En la plenitud de los tiempos, el Padre nos envía a su Hijo, y este Verbo increado aporta la luz a nuestra inteligencia; el Padre y el Hijo envían al Espíritu, y el Espíritu trae el amor a nuestra voluntad; y el Padre, que no puede ser enviado, viene por sí mismo, y se da a nuestra alma cuyo poder transforma.

En el Bautismo, en el Nombre del Padre, y del Hijo, y del Espíritu Santo, se cumple en el cristiano esta producción de las tres divinas personas, en correspondencia inefable con las facultades dadas a nuestra alma, como el bosquejo de la obra maestra que la obra sobrenatural de Dios puede sólo acabar.

¡Oh unión por la que Dios está en el hombre y el hombre en Dios! ¡Unión por la cual llegamos a la adopción del Padre, a la fraternidad con el Hijo, a la herencia eterna! Pero esta permanencia de Dios en la criatura, el amor eterno es quien la formó gratuitamente, y se mantiene por el tiempo que el amor de reciprocidad no falta en el hombre.

El pecado mortal tendrá la fuerza de quebrantarla; la presencia de las divinas Personas, que habían establecido su morada en el alma y que permanecían unida a ella, cesarían en el mismo instante en que la gracia santificante se extinguiese. Dios no estaría ya en el alma más que por su inmensidad, y el alma ya no le poseería.

Entonces Satanás restablecería en ella el reino de su odiosa trinidad: «la concupiscencia de la carne, la concupiscencia de los ojos, y el orgullo de la vida», ¡desgraciado el que se atreva a provocar a Dios por una ruptura tan sangrienta, y sustituir así, por el mal, el sumo bien!

El celo del Señor menospreciado, expulsado, es el que ha abierto los abismos del infierno y ha encendido la llama eterna.

Luego esta ruptura, ¿no tendrá posibilidad de reconciliación? No, por parte del hombre pecador, incapaz de reanudar con la adorable Trinidad las relaciones que un avance gratuito había preparado y que una bondad incomprensible había consumado.

Pero la misericordia de Dios, que es, como lo enseña la Iglesia en la Liturgia el atributo supremo de su poder, puede realizar tal prodigio, y lo hace cada vez que un pecador se convierte.

A este movimiento de la augusta Trinidad que se digna bajar de nuevo al corazón del hombre arrepentido, una alegría inmensa, nos dice el Evangelio, se apodera de los Ángeles y de los Santos hasta en lo más alto del cielo; porque el Padre, el Hijo y el Espíritu Santo señalaron su amor, y buscaron la gloria haciendo justo al que era pecador, viniendo a habitar en esta oveja antes extraviada, en este pródigo, empleado hasta ahora en la guarda de los animales inmundos, en este ladrón que, hace poco, en la cruz, insultaba con su compañero al inocente crucificado.

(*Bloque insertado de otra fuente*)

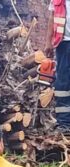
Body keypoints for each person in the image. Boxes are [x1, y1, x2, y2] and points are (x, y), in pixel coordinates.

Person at [45, 0, 70, 132]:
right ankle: (64, 123)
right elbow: (52, 18)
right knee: (63, 84)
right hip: (63, 44)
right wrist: (48, 42)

Sean, pues, adoración y amor a Ti, Padre, Hijo y Espíritu Santo; Trinidad perfecta que Te dignaste revelarte a los mortales; Unidad eterna e inconmensurable, que libraste a nuestros padres del yugo de los falsos dioses.

Gloria a Ti como era en el principio, antes de todos los seres creados; como es ahora, en el momento en que contemplamos la verdadera vida, que consiste en contemplarte cara a cara; como será por los siglos de los siglos, cuando la eterna bienaventuranza nos reúna en tu seno infinito. Amén.